Unless you’ve been living under a rock for the past 3 years, chances are you must have been acquainted with the recent surge in the price of cryptocurrencies-more specifically Bitcoin. If not, here’s 4 year price chart depicting how the price of a unit went from $66 to $4316-an unprecedented 65 multiple increase. To put things into perspective, a mere investment of a lac rupees in 2010 would have made you richer than Malik Riaz today. For comparison purposes, tech giant Google’s parent company, Alphabet, went from $54.21 to $925- a 17 time increase- in more than three times the time period.
Such astronomical returns should raise some eyebrows, and we’ll get to that in a bit. But let’s first understand how cryptocurrency works and what drives its value.
An angry response to global financial crisis
The concept of Bitcoin was first proposed around 2008 by a group of anonymous people as an angry response to the global financial crisis. The idea was to put out a transparent decentralized currency that would simple connect the payer and the payee without the hassle of a bank or a government.
Each transaction on the blockchain (the network that would power the transactions) would be recorded in a public ledger (https://blockchain.info/) that could be seen by anyone, thus creating a tamper-proof system.
The network would be powered by the computing power of thousands of individuals on the network known as miners, with each miner receiving a reward in the form of a bitcoin. The design was such that the coins would be limited to a supply of 21million, but they would never really reach that number as the transactions would get harder to process as more mining took place.
That’s all well and good, but the real question is; what’s driving the value? The answer: Nobody knows for sure.
What’s driving the value of the currency?
Some say it’s the extensive adoption of the blockchain platform in the recent years. A quick Google search reveals just about a 100 list of companies that currently accept BTC. And if adoption was the real cause, PayPal would be worth much more than any other payment platform. A more plausible theory is its use as an alternative investment. Countries with strict capital controls such as China highly regulate the outflow of yuan from the country. Investors looking to use their money in some other part of the world have to go through bureaucratic red tape to convert their money.
Instead of all that hassle, they could simply purchase a couple of bitcoins and send them to the other end of the world in less than 7 seconds. Another key point driving Bitcoin’s value is its positioning as the point of entry for cryptocurrency. Most exchanges don’t even have a dollar pairing for smaller crypto-coins but would still hold a bitcoin pairing.

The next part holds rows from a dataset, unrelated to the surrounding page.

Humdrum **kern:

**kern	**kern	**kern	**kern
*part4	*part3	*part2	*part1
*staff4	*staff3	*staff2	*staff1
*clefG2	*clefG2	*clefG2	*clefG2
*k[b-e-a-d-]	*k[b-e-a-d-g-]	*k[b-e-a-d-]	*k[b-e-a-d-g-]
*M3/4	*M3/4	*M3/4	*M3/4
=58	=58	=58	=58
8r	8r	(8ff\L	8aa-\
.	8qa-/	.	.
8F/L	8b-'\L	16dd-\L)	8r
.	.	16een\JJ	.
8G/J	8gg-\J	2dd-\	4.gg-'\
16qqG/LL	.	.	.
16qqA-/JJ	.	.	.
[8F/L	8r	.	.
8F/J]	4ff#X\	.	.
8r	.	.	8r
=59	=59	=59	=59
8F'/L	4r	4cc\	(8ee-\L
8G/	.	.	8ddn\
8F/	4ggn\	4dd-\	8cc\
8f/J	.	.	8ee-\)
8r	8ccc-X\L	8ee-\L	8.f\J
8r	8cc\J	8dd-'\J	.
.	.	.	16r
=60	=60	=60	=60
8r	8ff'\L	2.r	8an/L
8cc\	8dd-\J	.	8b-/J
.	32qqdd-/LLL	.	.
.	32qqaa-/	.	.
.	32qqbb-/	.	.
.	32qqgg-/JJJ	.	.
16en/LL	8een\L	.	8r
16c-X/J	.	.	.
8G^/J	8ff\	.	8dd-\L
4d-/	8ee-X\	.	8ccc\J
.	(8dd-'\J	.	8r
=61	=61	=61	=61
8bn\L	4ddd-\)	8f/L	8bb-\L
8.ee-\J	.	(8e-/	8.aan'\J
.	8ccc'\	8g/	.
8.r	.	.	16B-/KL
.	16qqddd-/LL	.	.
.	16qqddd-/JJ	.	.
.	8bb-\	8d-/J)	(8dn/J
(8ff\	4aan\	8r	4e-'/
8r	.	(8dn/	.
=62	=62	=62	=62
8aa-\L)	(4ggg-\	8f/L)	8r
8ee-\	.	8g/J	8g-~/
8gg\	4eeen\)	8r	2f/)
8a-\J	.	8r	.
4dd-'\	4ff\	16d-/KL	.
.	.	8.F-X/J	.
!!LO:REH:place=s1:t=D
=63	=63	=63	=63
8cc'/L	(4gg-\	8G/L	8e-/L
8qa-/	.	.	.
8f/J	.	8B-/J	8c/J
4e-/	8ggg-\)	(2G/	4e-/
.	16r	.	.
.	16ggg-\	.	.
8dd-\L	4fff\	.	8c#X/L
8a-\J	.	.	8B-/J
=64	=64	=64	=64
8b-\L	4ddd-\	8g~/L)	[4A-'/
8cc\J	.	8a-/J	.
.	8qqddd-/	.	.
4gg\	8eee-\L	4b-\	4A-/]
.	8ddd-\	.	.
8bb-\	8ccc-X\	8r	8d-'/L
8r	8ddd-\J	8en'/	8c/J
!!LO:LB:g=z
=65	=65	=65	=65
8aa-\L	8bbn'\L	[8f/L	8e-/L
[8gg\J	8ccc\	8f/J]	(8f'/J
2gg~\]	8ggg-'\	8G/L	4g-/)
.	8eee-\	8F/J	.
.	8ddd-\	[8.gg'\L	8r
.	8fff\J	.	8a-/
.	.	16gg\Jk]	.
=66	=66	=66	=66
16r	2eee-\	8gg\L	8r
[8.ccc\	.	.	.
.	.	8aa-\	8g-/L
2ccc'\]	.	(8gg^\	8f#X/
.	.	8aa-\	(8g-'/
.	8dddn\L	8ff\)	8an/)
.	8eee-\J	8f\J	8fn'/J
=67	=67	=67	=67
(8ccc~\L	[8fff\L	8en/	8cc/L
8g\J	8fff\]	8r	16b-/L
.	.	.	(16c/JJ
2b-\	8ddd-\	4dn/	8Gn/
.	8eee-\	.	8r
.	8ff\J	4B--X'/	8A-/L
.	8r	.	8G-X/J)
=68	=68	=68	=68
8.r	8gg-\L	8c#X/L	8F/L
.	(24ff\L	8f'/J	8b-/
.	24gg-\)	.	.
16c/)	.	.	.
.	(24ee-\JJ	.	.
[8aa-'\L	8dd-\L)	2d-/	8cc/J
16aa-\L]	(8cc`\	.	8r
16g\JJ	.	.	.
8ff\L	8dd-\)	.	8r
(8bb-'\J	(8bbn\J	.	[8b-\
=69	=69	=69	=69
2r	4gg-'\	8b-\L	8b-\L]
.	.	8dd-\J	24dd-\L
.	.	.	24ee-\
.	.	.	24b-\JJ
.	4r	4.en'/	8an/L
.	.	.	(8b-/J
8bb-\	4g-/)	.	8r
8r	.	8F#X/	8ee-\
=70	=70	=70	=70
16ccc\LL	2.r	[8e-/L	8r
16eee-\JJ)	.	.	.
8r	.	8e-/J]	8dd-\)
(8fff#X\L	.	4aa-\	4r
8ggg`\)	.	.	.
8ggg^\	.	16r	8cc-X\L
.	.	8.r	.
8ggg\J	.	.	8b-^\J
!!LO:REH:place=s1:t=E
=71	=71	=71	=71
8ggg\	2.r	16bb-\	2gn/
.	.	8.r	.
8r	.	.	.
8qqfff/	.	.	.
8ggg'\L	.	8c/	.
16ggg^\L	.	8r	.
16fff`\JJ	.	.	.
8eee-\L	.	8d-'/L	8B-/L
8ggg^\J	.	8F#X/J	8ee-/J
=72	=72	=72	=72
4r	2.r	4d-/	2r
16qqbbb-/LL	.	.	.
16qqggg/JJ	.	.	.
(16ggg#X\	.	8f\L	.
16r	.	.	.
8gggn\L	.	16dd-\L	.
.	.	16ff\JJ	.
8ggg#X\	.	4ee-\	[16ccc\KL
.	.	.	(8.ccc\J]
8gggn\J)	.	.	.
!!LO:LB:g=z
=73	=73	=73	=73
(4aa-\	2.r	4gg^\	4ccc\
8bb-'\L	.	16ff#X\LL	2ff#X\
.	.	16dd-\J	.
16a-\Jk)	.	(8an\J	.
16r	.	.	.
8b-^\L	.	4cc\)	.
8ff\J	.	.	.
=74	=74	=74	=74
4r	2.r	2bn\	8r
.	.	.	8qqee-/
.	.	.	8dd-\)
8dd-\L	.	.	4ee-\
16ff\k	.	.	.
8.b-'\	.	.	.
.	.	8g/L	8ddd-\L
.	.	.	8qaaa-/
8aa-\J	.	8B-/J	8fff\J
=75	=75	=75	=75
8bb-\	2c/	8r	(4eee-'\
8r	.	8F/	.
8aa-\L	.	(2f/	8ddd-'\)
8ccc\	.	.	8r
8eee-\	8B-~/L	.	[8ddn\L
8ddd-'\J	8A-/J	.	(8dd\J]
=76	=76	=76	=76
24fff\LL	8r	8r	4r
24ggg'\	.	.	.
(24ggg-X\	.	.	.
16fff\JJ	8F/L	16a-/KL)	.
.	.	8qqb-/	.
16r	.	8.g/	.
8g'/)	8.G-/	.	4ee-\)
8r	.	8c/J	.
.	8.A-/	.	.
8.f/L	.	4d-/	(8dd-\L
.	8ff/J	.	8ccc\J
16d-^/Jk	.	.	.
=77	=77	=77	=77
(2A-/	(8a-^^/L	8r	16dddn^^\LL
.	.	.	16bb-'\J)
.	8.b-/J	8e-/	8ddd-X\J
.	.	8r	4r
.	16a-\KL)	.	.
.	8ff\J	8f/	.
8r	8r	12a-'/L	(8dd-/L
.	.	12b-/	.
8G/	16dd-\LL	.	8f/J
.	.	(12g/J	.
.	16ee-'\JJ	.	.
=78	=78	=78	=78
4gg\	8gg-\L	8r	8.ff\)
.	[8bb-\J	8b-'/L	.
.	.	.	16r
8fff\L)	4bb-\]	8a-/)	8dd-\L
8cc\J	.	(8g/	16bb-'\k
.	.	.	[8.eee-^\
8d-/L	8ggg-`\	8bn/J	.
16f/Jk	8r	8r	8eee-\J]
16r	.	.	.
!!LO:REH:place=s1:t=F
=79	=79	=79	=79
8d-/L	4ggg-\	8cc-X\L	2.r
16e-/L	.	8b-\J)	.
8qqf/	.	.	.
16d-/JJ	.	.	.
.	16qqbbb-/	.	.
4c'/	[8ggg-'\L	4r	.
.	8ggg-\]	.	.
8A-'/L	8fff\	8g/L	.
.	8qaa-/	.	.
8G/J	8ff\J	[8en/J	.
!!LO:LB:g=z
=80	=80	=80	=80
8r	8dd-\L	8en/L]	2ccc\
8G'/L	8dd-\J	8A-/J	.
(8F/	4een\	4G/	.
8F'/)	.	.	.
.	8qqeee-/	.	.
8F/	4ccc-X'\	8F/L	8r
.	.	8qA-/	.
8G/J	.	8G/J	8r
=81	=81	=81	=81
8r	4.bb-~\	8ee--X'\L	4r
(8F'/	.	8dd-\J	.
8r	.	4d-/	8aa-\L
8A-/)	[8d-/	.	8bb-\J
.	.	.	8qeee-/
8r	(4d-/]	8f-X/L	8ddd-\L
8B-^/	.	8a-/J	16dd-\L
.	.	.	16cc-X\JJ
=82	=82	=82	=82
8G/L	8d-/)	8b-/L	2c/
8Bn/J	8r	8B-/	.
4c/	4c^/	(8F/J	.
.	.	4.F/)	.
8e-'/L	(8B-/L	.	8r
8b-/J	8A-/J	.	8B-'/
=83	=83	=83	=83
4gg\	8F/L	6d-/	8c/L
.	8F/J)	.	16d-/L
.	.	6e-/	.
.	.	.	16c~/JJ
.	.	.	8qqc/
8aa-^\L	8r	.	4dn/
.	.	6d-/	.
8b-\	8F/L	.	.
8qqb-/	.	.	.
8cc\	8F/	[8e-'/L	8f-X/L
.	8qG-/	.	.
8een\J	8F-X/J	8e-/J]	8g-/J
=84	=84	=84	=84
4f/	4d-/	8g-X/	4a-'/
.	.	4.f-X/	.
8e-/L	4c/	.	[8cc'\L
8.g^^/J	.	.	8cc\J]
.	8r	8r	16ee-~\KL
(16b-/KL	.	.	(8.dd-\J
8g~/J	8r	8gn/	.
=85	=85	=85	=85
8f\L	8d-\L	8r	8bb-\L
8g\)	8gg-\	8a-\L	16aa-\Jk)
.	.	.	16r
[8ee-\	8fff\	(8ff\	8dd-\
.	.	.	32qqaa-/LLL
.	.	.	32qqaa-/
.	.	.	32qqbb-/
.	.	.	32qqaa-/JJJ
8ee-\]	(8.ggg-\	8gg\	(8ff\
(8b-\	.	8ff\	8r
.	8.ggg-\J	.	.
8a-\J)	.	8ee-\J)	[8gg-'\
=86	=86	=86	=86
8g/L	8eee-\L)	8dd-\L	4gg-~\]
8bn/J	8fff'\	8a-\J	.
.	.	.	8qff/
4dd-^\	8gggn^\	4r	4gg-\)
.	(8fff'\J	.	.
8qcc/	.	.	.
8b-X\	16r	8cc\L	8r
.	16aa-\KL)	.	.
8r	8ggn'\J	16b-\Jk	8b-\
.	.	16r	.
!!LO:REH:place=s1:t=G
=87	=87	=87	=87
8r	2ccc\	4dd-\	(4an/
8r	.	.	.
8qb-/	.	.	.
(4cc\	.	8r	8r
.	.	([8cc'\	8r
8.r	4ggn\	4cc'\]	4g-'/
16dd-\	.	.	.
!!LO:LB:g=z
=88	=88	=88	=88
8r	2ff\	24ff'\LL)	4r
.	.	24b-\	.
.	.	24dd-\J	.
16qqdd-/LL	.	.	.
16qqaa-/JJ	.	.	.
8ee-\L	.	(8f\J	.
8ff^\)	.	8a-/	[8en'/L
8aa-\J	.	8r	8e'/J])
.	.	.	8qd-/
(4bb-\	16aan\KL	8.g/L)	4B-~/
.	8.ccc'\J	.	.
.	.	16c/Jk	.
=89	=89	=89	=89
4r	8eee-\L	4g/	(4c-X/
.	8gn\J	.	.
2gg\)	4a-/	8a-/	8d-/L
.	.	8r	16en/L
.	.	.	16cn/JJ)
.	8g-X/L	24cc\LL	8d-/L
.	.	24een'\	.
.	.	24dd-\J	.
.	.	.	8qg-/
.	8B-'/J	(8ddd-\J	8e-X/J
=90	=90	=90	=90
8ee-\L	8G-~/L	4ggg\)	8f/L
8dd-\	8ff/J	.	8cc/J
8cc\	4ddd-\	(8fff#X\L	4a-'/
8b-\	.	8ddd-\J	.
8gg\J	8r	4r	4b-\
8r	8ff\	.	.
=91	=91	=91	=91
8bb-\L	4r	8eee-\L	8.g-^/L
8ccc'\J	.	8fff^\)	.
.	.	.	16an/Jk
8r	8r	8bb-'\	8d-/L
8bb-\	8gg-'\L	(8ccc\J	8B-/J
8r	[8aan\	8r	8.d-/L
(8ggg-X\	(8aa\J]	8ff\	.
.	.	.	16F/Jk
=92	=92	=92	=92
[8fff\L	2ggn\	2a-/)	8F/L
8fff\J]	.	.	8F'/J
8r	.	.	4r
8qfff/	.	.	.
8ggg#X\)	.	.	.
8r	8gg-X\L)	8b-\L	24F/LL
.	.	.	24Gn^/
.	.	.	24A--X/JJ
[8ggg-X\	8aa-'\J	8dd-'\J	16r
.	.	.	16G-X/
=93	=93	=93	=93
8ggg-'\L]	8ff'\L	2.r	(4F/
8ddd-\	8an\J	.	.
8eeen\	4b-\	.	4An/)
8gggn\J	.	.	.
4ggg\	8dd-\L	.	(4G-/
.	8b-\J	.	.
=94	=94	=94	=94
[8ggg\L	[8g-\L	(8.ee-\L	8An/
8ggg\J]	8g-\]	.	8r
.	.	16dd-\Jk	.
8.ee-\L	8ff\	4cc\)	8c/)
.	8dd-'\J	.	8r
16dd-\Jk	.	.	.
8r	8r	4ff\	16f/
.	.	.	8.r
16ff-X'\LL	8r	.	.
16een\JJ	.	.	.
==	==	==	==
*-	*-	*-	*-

So nobody really knows what’s driving the value of the currency, yet there are millions of dollars worth of bitcoin transacted every day on currency exchanges. Sounds familiar to the pre-dotcom bubble era doesn’t it? The largest IPOs at the time, including Pets.com, went bust when people realized they are overvaluing the potential of e-commerce by a huge margin. Similar things happen during the housing bubble of 2008, when herd mentality and greed managed to blur common sense. History isn’t on bitcoin’s side.
Fundamentals go against the principles
Though the fundamentals of bitcoin investing tend to go against all the principles of value investing, the prospects of such huge gains did manage to garner a lot of attention. The Winklewoss twins of the Facebook fame own about 1% of all the bitcoin supply in the world. Similarly, many high net worth individuals are dedicating a proportion of their portfolio to the cryptocurrency. And that’s another problem I see with the currency; such huge holdings mean that big market players have the power to manipulate its market cap at will. And unlike stocks which have the SECP penalizing such maneuvers, all is fair in the big bad crypto-world.
But that’s not to say you should avoid bitcoin investing completely; the currency can be used for hedging purposes thanks to its negative correlation with fiat currency and hence, world events. Price hikes during the Greece economic crisis, Brexit and Donald Trump’s ascension to president serve as proof.
You could also benefit off the huge spreads and volatility through day trading or applying a simple holding strategy and wait for percentage gains before cashing out. Whether the bubble bursts before your exit is in most parts luck. Just remember not to go all in; I would personally advise dedicating less than 1% of a portfolio to account for the extremely high value at risk.